BRITISH American Tobacco’s (BAT) resumption of its share buyback programme and an upbeat 2011 outlook yesterday failed to offset concerns about declining cigarette volumes.
Shares in the London-based maker of Kent, Dunhill, Lucky Strike and Pall Mall cigarettes, fell 1.5 per cent despite the £750m share buyback plan and BAT saying the worst of the recession was behind it.
BAT, the world’s second-biggest cigarette maker and most globally spread of the big tobacco groups, said it had gained from raising prices, the purchase of Indonesia’s PT Bentoel and a weak pound as it posted a 15 per cent rise in annual earnings.
However, underlying cigarette volumes are still in decline and likely to stay weak in 2011. BAT has suffered as smokers switch to cheaper – and sometimes smuggled – cigarettes as they have been hit by excise tax rises and high unemployment levels.
BAT has sought to offset this with price rises and cost savings.
The group’s global cigarette volumes fell two per cent to 708bn cigarettes in 2010, but after price rises annual revenues rose five per cent to £14.9bn.
On an underlying basis BAT volumes fell three per cent in line with industry declines.

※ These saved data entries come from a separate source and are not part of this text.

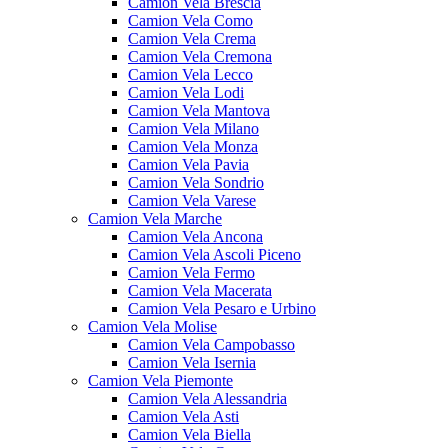
Camion Vela Brescia
Camion Vela Como
Camion Vela Crema
Camion Vela Cremona
Camion Vela Lecco
Camion Vela Lodi
Camion Vela Mantova
Camion Vela Milano
Camion Vela Monza
Camion Vela Pavia
Camion Vela Sondrio
Camion Vela Varese
Camion Vela Marche
Camion Vela Ancona
Camion Vela Ascoli Piceno
Camion Vela Fermo
Camion Vela Macerata
Camion Vela Pesaro e Urbino
Camion Vela Molise
Camion Vela Campobasso
Camion Vela Isernia
Camion Vela Piemonte
Camion Vela Alessandria
Camion Vela Asti
Camion Vela Biella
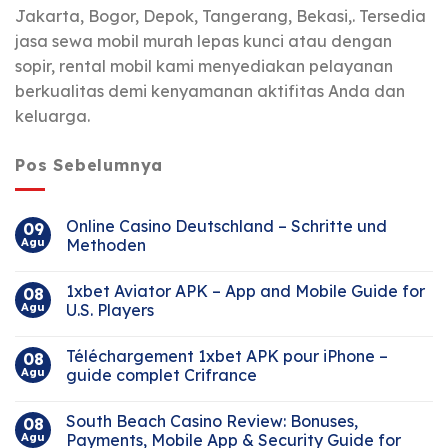
Jakarta, Bogor, Depok, Tangerang, Bekasi,. Tersedia
jasa sewa mobil murah lepas kunci atau dengan
sopir, rental mobil kami menyediakan pelayanan
berkualitas demi kenyamanan aktifitas Anda dan
keluarga.
Pos Sebelumnya
Online Casino Deutschland – Schritte und
09
Agu
Methoden
1xbet Aviator APK – App and Mobile Guide for
08
Agu
U.S. Players
Téléchargement 1xbet APK pour iPhone –
08
Agu
guide complet Crifrance
South Beach Casino Review: Bonuses,
08
Agu
Payments, Mobile App & Security Guide for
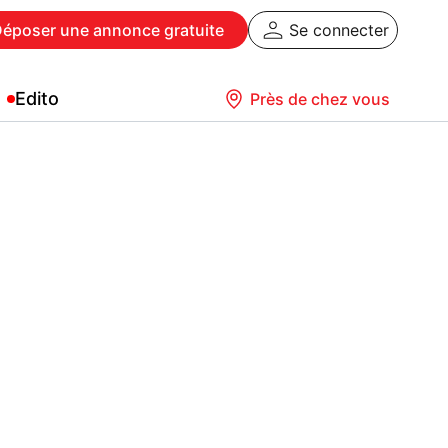
Déposer
une annonce gratuite
Se connecter
Edito
Près de chez vous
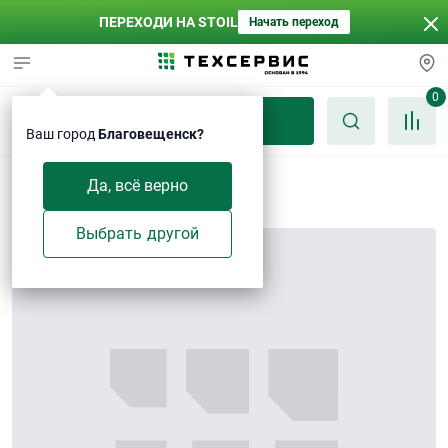
ПЕРЕХОДИ НА STOIL
Начать переход
0
Каталог
Ваш город
Благовещенск?
Болт M10×20
Да, всё верно
Выбрать другой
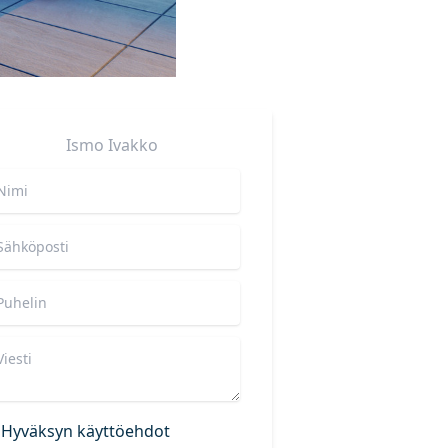
Ismo
Ivakko
Hyväksyn käyttöehdot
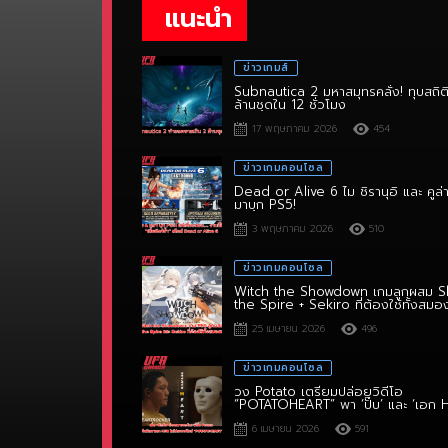
แนะนำ
ข่าวเกมส์
Subnautica 2 มหาสมุทรคลั่ง! ทุบสถิต
ล้านชุดใน 12 ชั่วโมง
17 พฤษภาคม 2026
454
ข่าวเกมคอนโซล
Dead or Alive 6 ไม ชิรานุอิ และ คูล่
มาบุก PS5!
3 พฤษภาคม 2026
510
ข่าวเกมคอนโซล
Witch the Showdown เกมลูกผสม S
the Spire + Sekiro ที่ต้องใช้ทั้งสมอ
ไหวพริบ!
25 เมษายน 2026
496
ข่าวเกมคอนโซล
วง Potato เตรียมปล่อยวิดีโอ
“POTATOHEART” พา ‘ปั๊บ’ และ ‘เอก 
6 เมษายน 2026
591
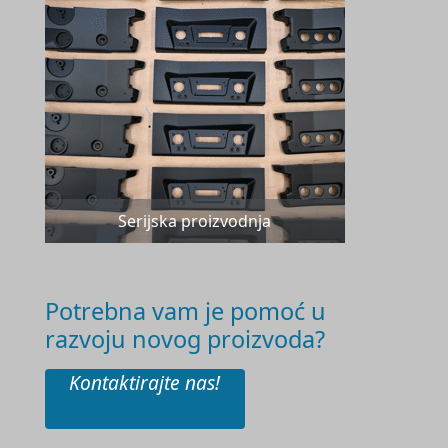
Serijska proizvodnja
Potrebna vam je pomoć u
razvoju novog proizvoda?
Kontaktirajte nas!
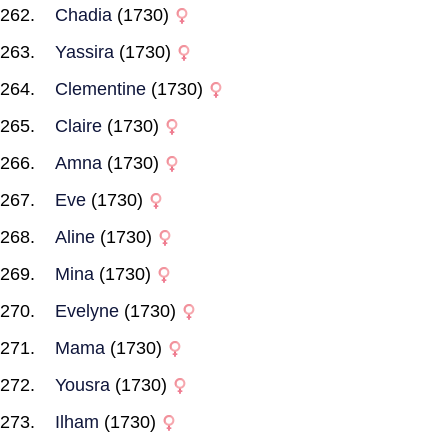
Chadia
(1730)
Yassira
(1730)
Clementine
(1730)
Claire
(1730)
Amna
(1730)
Eve
(1730)
Aline
(1730)
Mina
(1730)
Evelyne
(1730)
Mama
(1730)
Yousra
(1730)
Ilham
(1730)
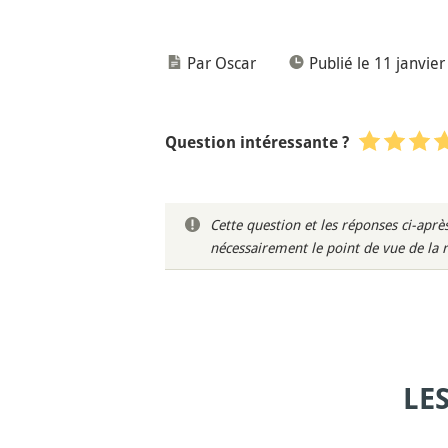
Par Oscar
Publié le 11 janvie
Question intéressante ?
Cette question et les réponses ci-ap
nécessairement le point de vue de la 
LE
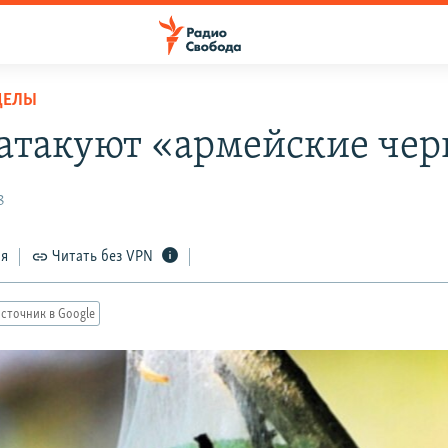
ДЕЛЫ
 атакуют «армейские чер
8
ся
Читать без VPN
сточник в Google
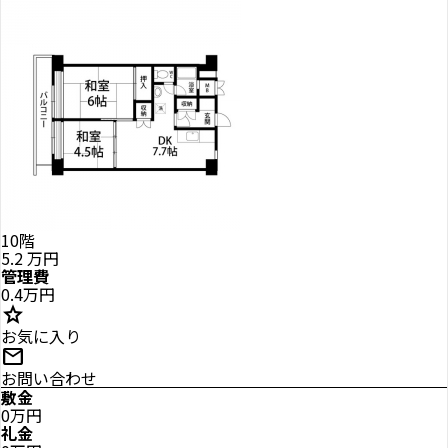
10階
5.2
万円
管理費
0.4万円
star
お気に入り
mail
お問い合わせ
敷金
0万円
礼金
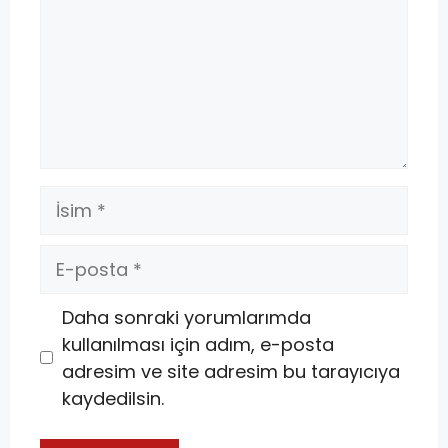
Daha sonraki yorumlarımda
kullanılması için adım, e-posta
adresim ve site adresim bu tarayıcıya
kaydedilsin.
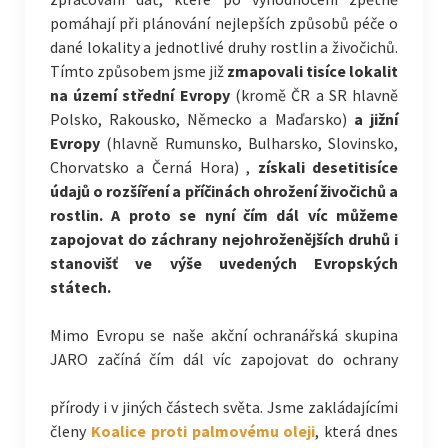
pomáhají při plánování nejlepších způsobů péče o
dané lokality a jednotlivé druhy rostlin a živočichů.
Tímto způsobem jsme již
zmapovali tisíce lokalit
na území střední Evropy
(kromě ČR a SR hlavně
Polsko, Rakousko, Německo a Maďarsko)
a jižní
Evropy
(hlavně Rumunsko, Bulharsko, Slovinsko,
Chorvatsko a Černá Hora) ,
získali desetitisíce
údajů o rozšíření a příčinách ohrožení živočichů a
rostlin. A proto se nyní čím dál víc můžeme
zapojovat do záchrany nejohroženějších druhů i
stanovišť ve výše uvedených Evropských
státech.
Mimo Evropu se naše akční ochranářská skupina
JARO začíná čím dál víc zapojovat do ochrany
přírody i v jiných částech světa. Jsme zakládajícími
členy
Koalice proti palmovému oleji
, která dnes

However, rival Imperial has seen a rebound in volumes. The share buyback scheme also disappointed some analysts who had suggested it would be worth £1bn rather than £750m.
BAT chief executive Paul Adams said: “Some emerging markets are now showing strong economic growth and even developed markets are returning to growth, yet unemployment remains stubbornly high in many parts of the world and disposable incomes are still under pressure.” Operating officer Nicandro Durante will succeed Adams, who is retiring, as chief next month.